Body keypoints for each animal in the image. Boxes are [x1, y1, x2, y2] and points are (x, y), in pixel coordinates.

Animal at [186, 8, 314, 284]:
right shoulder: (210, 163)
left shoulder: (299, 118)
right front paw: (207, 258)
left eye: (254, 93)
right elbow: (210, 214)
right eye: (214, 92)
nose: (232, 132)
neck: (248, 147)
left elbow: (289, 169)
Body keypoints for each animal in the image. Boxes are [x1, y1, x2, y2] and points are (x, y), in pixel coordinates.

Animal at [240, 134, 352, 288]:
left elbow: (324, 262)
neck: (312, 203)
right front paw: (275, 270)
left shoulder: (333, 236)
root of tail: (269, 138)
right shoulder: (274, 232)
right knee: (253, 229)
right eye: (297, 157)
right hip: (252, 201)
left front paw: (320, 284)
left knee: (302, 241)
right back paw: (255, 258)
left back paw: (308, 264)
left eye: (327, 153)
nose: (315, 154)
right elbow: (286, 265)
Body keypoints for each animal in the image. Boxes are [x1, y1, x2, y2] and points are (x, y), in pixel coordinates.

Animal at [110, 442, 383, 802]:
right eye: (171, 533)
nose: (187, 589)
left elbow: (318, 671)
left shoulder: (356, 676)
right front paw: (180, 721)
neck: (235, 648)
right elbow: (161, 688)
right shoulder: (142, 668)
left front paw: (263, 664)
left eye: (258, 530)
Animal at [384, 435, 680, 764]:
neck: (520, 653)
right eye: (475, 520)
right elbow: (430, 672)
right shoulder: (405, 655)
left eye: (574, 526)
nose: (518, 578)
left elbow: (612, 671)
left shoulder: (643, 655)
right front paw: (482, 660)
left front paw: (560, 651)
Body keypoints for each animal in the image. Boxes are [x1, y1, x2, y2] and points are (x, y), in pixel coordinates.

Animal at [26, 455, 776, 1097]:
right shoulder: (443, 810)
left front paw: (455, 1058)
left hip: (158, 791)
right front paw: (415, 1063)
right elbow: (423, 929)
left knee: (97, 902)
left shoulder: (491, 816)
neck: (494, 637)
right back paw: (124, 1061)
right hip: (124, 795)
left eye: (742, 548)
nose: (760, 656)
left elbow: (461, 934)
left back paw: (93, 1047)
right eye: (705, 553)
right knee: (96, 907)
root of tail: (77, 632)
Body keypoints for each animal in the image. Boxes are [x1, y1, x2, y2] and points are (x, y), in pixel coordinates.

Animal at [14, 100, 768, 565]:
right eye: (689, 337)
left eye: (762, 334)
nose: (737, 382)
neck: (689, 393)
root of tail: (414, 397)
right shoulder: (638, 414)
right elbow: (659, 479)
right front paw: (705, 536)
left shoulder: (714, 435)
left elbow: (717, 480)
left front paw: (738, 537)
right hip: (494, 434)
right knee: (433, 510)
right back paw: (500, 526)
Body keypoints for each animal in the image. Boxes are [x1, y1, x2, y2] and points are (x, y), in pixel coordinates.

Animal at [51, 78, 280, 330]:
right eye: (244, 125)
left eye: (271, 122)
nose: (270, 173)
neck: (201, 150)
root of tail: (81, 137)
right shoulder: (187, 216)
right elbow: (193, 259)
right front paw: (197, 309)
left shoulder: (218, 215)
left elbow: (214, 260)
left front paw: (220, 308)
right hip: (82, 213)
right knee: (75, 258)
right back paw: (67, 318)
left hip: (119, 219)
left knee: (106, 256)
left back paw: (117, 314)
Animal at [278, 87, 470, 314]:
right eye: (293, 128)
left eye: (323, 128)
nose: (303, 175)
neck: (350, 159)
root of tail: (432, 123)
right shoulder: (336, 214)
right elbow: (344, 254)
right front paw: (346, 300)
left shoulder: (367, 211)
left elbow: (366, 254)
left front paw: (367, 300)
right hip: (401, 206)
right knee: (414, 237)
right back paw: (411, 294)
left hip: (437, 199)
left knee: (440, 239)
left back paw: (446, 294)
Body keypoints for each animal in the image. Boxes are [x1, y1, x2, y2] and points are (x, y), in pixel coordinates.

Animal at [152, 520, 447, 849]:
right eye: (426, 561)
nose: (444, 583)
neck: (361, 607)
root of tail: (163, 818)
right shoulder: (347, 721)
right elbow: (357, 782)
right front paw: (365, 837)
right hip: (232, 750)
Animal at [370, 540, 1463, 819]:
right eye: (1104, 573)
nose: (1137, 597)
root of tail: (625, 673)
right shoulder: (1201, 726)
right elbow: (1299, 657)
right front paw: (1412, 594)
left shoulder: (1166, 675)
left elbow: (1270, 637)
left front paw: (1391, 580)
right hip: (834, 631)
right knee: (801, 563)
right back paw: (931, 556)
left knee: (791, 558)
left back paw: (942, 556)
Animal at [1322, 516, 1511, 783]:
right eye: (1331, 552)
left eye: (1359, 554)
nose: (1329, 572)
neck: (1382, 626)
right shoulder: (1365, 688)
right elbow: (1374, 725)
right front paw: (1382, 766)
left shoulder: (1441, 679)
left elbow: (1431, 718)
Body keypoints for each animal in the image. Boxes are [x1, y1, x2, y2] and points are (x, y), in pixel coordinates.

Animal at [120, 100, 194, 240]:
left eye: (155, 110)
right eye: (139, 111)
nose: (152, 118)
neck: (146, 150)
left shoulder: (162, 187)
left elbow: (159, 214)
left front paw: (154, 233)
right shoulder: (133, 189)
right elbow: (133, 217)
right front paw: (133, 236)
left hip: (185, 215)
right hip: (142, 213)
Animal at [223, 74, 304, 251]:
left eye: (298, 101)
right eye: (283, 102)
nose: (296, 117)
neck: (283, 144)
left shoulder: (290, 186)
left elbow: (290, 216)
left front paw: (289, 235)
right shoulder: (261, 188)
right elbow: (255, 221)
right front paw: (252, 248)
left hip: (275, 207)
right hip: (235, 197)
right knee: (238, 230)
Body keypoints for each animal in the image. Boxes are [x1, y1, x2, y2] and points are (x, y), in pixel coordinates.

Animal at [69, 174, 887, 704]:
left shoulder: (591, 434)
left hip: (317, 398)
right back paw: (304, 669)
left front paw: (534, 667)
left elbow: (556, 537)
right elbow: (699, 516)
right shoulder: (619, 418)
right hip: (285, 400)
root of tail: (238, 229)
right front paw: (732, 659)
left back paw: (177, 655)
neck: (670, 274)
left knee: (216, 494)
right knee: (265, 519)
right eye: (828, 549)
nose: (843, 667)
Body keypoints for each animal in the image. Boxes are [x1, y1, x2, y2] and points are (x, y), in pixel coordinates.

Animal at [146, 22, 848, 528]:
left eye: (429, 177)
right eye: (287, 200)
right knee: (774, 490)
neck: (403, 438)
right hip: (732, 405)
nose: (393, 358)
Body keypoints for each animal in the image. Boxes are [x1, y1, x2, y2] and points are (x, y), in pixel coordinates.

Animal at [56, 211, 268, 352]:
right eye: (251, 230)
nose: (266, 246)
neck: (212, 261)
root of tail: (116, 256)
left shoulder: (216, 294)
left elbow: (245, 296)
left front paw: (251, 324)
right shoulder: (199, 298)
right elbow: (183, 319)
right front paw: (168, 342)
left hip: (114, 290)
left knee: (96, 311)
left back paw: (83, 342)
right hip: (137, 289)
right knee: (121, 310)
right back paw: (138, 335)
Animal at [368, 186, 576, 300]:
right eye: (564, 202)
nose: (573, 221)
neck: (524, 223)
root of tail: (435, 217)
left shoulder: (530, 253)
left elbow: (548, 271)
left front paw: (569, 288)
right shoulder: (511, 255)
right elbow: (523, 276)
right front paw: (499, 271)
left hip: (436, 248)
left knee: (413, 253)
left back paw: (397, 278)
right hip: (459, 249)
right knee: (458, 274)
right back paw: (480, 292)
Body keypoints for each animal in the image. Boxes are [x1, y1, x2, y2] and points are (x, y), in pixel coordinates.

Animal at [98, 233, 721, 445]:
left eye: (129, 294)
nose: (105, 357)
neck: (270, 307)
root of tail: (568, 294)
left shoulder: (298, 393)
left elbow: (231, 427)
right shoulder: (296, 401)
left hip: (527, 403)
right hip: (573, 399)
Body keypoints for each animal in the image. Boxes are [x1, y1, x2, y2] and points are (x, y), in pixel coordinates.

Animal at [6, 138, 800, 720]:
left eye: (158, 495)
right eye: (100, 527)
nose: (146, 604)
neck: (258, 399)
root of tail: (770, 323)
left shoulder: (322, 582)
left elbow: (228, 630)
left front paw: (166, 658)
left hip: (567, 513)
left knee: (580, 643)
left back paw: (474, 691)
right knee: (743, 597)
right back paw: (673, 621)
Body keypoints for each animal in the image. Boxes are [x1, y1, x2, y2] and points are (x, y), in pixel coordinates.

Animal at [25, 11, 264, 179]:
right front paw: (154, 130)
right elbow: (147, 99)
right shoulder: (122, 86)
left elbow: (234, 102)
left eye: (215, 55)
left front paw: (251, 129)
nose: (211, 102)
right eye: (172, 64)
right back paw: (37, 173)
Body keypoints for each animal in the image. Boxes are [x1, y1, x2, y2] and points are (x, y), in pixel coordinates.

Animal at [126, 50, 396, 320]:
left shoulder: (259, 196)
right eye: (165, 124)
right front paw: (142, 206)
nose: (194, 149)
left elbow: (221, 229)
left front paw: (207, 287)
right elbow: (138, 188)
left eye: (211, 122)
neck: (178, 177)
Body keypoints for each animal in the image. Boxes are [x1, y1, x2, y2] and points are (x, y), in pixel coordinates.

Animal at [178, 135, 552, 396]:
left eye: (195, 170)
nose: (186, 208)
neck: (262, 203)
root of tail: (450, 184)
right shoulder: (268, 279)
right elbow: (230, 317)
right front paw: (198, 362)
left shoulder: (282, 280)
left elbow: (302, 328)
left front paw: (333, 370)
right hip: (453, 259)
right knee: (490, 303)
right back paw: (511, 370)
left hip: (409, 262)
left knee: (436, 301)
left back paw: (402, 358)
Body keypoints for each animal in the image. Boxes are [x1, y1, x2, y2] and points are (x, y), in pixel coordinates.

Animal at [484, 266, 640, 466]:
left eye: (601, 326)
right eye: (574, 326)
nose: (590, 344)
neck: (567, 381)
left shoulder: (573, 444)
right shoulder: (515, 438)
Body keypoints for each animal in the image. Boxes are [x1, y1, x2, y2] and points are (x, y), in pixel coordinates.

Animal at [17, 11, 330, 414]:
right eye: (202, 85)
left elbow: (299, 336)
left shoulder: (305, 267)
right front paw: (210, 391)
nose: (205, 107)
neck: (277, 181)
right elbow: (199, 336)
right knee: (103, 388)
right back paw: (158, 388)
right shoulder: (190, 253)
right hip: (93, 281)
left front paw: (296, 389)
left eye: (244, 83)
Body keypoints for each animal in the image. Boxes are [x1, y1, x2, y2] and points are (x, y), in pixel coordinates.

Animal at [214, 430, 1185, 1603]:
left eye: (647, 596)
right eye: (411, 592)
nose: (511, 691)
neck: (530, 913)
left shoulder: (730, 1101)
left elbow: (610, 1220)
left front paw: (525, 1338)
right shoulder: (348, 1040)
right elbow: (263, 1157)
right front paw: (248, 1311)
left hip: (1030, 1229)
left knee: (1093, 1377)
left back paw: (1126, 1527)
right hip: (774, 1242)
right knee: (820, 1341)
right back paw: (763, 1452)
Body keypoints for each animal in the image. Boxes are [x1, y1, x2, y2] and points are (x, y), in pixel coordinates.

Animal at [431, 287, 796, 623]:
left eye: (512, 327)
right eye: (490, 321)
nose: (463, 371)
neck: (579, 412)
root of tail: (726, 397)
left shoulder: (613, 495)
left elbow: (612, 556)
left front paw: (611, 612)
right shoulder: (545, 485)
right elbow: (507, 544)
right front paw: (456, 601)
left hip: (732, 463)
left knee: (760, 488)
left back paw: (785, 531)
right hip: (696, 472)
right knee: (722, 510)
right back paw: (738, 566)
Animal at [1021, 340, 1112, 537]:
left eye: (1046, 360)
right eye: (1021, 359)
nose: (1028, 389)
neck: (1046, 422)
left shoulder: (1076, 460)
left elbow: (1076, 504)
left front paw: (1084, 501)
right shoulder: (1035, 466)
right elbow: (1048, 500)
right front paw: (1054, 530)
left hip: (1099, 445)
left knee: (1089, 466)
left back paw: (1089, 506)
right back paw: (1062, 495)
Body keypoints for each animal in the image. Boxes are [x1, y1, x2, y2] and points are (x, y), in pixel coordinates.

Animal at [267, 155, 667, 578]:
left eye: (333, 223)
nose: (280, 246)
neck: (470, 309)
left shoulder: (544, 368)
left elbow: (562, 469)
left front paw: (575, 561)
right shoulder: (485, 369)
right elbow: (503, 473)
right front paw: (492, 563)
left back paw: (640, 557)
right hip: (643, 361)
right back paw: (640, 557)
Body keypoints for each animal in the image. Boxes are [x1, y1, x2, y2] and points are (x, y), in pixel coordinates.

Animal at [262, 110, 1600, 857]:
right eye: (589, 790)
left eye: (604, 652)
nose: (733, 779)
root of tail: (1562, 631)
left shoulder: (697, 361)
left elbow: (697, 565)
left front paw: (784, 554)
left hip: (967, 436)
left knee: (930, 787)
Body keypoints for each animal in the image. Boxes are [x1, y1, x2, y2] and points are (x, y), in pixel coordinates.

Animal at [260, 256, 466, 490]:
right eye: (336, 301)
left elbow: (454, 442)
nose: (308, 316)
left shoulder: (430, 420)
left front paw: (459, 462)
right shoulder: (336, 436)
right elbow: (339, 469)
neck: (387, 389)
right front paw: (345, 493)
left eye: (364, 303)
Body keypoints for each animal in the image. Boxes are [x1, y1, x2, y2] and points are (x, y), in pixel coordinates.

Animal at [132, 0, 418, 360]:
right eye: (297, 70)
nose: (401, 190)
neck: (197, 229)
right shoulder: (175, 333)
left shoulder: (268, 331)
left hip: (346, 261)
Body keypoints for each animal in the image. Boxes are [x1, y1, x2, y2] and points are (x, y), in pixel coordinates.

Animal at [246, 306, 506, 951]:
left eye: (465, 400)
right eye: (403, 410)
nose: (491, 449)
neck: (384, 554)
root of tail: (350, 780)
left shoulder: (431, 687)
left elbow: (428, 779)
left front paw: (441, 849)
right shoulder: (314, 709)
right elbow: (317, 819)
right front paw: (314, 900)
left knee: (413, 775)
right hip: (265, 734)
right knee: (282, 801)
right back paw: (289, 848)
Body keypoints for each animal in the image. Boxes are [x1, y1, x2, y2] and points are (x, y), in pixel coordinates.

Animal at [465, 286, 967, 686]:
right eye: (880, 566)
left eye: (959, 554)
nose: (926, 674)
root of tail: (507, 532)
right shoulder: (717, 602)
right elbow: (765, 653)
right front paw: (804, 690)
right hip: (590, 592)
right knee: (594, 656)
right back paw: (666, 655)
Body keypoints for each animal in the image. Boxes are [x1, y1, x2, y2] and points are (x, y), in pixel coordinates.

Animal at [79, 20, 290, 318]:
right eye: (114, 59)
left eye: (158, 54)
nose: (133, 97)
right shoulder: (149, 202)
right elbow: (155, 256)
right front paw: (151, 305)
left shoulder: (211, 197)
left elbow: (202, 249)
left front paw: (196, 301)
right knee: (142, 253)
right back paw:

Required work —
Lines from the one containing "right elbow: (317, 819)" through the end of the data above must be written out exactly, and no other lines are needed.

Written solution —
right elbow: (317, 819)
right front paw: (314, 900)
left knee: (413, 775)
right hip: (265, 734)
right knee: (282, 801)
right back paw: (289, 848)
Body keypoints for each animal in the image. Boxes are [x1, y1, x2, y2] and points are (x, y), in pixel coordinates.

Animal at [465, 286, 967, 686]:
right eye: (880, 566)
left eye: (959, 554)
nose: (926, 674)
root of tail: (507, 532)
right shoulder: (717, 602)
right elbow: (765, 653)
right front paw: (804, 690)
right hip: (590, 592)
right knee: (594, 656)
right back paw: (666, 655)
Body keypoints for each animal in the image. Boxes are [x1, y1, x2, y2] and points are (x, y), in pixel coordinates.

Animal at [79, 20, 290, 318]:
right eye: (114, 59)
left eye: (158, 54)
nose: (133, 97)
right shoulder: (149, 202)
right elbow: (155, 256)
right front paw: (151, 305)
left shoulder: (211, 197)
left elbow: (202, 249)
left front paw: (196, 301)
right knee: (142, 253)
right back paw:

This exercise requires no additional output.